American Wealth management company headquartered in Horseheads, New York

John G. Ullman and Associates (JGUA) is an American wealth management and financial advisory firm headquartered in Horseheads, New York. The company maintains additional offices in Corning, New York, Rhinebeck (town), New York, Rochester, New York, and Charlotte, North Carolina. It provides a range of financial services including financial planning, investment management, tax preparation, retirement planning, charitable giving, and estate planning.

==History==
John G. Ullman and Associates was co-founded in 1978 by John G. Ullman and Barbara Ullman as an independent financial advisory firm. The firm's first office opened in Corning, New York, eventually expanding to five separate buildings on Market Street in the city.

JGUA later established branch offices in Rochester and Rhinebeck, New York, followed by its most recent expansion to Charlotte, North Carolina, in 2023.

In 2017, JGUA reported annual revenue of $12.5 million and approximately $900 million in assets under management (AUM). At that time, the company employed 58 individuals. By March 2025, the firm's AUM had increased to approximately $1.36 billion.

In 2018, John G. Ullman and Associates announced its plans to consolidate its Corning area operations into a new corporate headquarters located in Horseheads, at the Airport Corporate Park adjacent to the Elmira Corning Regional Airport. This facility offers more than 30,000 square feet of office space, designed to bring all Corning-area employees into a single location.

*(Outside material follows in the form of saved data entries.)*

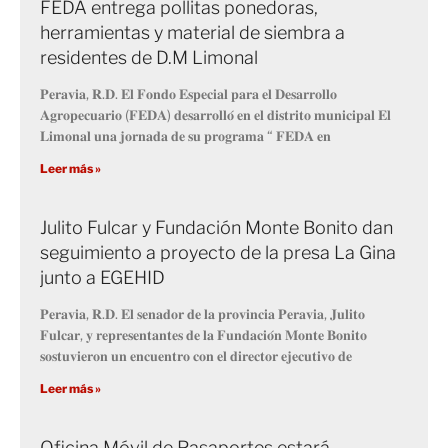
FEDA entrega pollitas ponedoras,
herramientas y material de siembra a
residentes de D.M Limonal
𝐏𝐞𝐫𝐚𝐯𝐢𝐚, 𝐑.𝐃. 𝐄𝐥 𝐅𝐨𝐧𝐝𝐨 𝐄𝐬𝐩𝐞𝐜𝐢𝐚𝐥 𝐩𝐚𝐫𝐚 𝐞𝐥 𝐃𝐞𝐬𝐚𝐫𝐫𝐨𝐥𝐥𝐨
𝐀𝐠𝐫𝐨𝐩𝐞𝐜𝐮𝐚𝐫𝐢𝐨 (𝐅𝐄𝐃𝐀) 𝐝𝐞𝐬𝐚𝐫𝐫𝐨𝐥𝐥𝐨́ 𝐞𝐧 𝐞𝐥 𝐝𝐢𝐬𝐭𝐫𝐢𝐭𝐨 𝐦𝐮𝐧𝐢𝐜𝐢𝐩𝐚𝐥 𝐄𝐥
𝐋𝐢𝐦𝐨𝐧𝐚𝐥 𝐮𝐧𝐚 𝐣𝐨𝐫𝐧𝐚𝐝𝐚 𝐝𝐞 𝐬𝐮 𝐩𝐫𝐨𝐠𝐫𝐚𝐦𝐚 “ 𝐅𝐄𝐃𝐀 𝐞𝐧
Leer más »
Julito Fulcar y Fundación Monte Bonito dan
seguimiento a proyecto de la presa La Gina
junto a EGEHID
𝐏𝐞𝐫𝐚𝐯𝐢𝐚, 𝐑.𝐃. 𝐄𝐥 𝐬𝐞𝐧𝐚𝐝𝐨𝐫 𝐝𝐞 𝐥𝐚 𝐩𝐫𝐨𝐯𝐢𝐧𝐜𝐢𝐚 𝐏𝐞𝐫𝐚𝐯𝐢𝐚, 𝐉𝐮𝐥𝐢𝐭𝐨
𝐅𝐮𝐥𝐜𝐚𝐫, 𝐲 𝐫𝐞𝐩𝐫𝐞𝐬𝐞𝐧𝐭𝐚𝐧𝐭𝐞𝐬 𝐝𝐞 𝐥𝐚 𝐅𝐮𝐧𝐝𝐚𝐜𝐢𝐨́𝐧 𝐌𝐨𝐧𝐭𝐞 𝐁𝐨𝐧𝐢𝐭𝐨
𝐬𝐨𝐬𝐭𝐮𝐯𝐢𝐞𝐫𝐨𝐧 𝐮𝐧 𝐞𝐧𝐜𝐮𝐞𝐧𝐭𝐫𝐨 𝐜𝐨𝐧 𝐞𝐥 𝐝𝐢𝐫𝐞𝐜𝐭𝐨𝐫 𝐞𝐣𝐞𝐜𝐮𝐭𝐢𝐯𝐨 𝐝𝐞
Leer más »
Oficina Móvil de Pasaportes estará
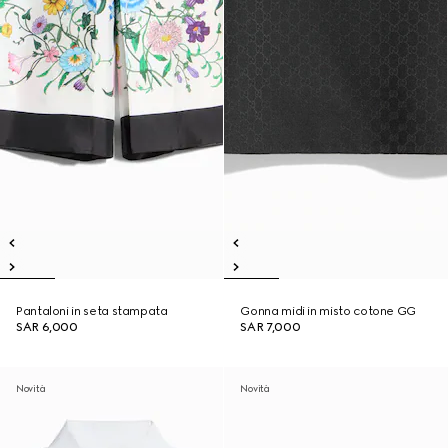
Pantaloni in seta stampata
Gonna midi in misto cotone GG
SAR 6,000
SAR 7,000
Novità
Novità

==Operations and Services==
JGUA operates as a Registered Investment Advisor (RIA), providing comprehensive financial services primarily to individuals and high-net-worth individuals. Its services include:
- Financial planning
- Investment and portfolio management
- Tax planning and preparation
- Retirement planning
- Charitable giving strategies
- Estate planning

As of 2025, John G. Ullman serves as the firm's CEO, Chairman, and Founder. Jason Nickerson holds the positions of President and Chief Operating Officer. The firm has over 75 employees.

== Recognition ==
In 1997, founder John G. Ullman was honored as the Corning Chamber of Commerce Small Business Person of the Year. The firm received the 2013 Star-Gazette Best of the Twin Tiers Award in Investment/Financial Planning.

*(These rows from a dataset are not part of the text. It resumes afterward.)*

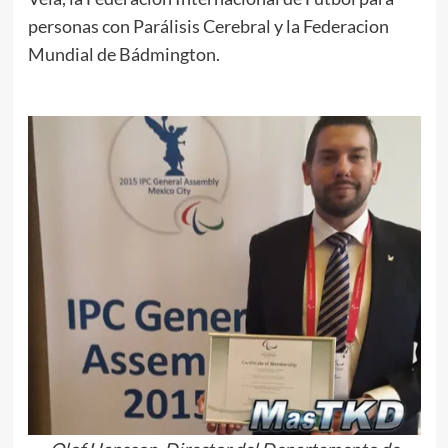
personas con Parálisis Cerebral y la Federacion
Mundial de Bádmington.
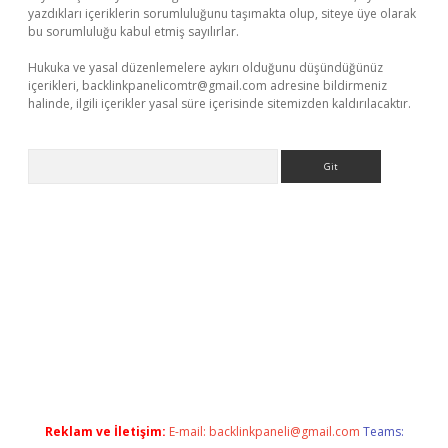
yazdıkları içeriklerin sorumluluğunu taşımakta olup, siteye üye olarak
bu sorumluluğu kabul etmiş sayılırlar.
Hukuka ve yasal düzenlemelere aykırı olduğunu düşündüğünüz
içerikleri,
backlinkpanelicomtr@gmail.com
adresine bildirmeniz
halinde, ilgili içerikler yasal süre içerisinde sitemizden kaldırılacaktır.
Arama
iriş adresi
betexper.xyz
m elexbet
Reklam ve İletişim:
E-mail:
backlinkpaneli@gmail.com
Teams:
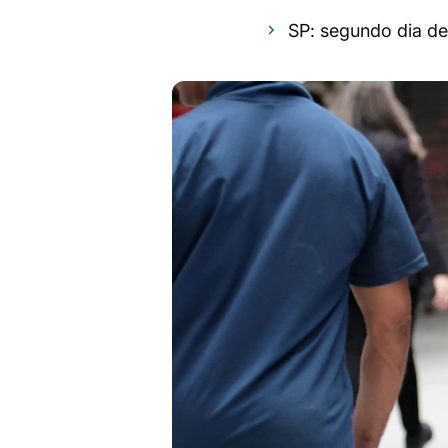
SP: segundo dia de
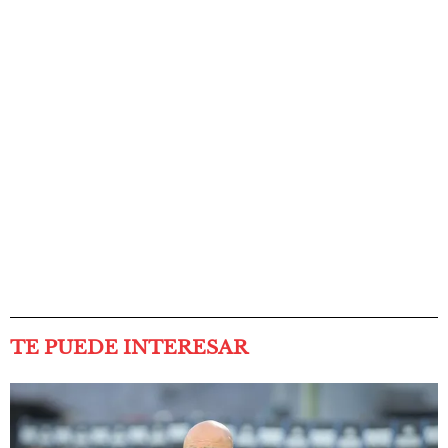
TE PUEDE INTERESAR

John G. Ullman and Associates has been featured in interviews and profiles by financial publications, including multiple mentions in The Wall Street Transcript, where John G. Ullman and other firm executives have discussed investment strategies and market insights.

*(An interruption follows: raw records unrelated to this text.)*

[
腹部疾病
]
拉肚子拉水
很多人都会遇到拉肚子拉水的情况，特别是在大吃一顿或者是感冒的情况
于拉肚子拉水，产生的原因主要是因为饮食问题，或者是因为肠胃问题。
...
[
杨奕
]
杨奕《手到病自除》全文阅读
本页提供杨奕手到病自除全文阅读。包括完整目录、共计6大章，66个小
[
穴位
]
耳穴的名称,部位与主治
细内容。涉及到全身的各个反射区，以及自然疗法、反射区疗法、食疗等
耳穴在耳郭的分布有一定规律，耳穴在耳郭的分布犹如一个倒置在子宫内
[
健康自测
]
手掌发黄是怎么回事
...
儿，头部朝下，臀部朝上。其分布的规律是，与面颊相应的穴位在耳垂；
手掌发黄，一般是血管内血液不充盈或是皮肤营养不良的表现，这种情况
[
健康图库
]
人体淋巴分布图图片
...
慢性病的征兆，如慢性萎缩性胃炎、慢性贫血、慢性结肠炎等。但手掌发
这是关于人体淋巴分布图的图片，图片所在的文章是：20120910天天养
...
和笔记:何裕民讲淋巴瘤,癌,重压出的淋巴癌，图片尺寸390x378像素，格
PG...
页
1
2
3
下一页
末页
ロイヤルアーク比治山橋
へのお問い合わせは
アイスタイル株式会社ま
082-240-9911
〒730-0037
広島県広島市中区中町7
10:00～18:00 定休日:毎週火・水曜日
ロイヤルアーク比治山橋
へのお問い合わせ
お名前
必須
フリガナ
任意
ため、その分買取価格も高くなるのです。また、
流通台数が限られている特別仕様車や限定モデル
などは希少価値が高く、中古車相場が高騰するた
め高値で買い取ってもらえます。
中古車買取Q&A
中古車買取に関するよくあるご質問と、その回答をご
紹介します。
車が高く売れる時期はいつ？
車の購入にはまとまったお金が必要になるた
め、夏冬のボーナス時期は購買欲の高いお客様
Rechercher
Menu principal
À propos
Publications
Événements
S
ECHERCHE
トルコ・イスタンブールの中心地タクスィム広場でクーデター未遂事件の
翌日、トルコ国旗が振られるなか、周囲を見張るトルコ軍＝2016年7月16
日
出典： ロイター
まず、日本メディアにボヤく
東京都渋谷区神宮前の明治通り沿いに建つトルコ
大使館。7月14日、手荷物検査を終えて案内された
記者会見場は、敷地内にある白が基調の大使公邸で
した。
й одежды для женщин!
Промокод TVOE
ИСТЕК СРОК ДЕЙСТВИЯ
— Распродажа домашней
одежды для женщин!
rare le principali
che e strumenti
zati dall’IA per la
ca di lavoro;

==Media and Community Engagement==
In 2023, JGUA partnered with WENY-TV to launch a "Financial Health" series. This weekly segment, airing during the WENY News at 5:30 broadcast, features discussions with JGUA President and Chief Operating Officer Jason Nickerson and other firm employees on various financial topics.

The firm maintains involvement in community initiatives, including participation in local expos, educational presentations, and events such as the Wellsboro Senior Expo, Corning Area Chamber of Commerce activities, and Glass Fest. They also provide financial education presentations at institutions like Keuka College.

The firm's founders, John G. and Barbara Ullman, established the Bobbie and John G. Ullman Family Foundation Inc. in 1994, a private foundation based in Corning, NY, which supports local charitable causes including the performing arts and youth programs.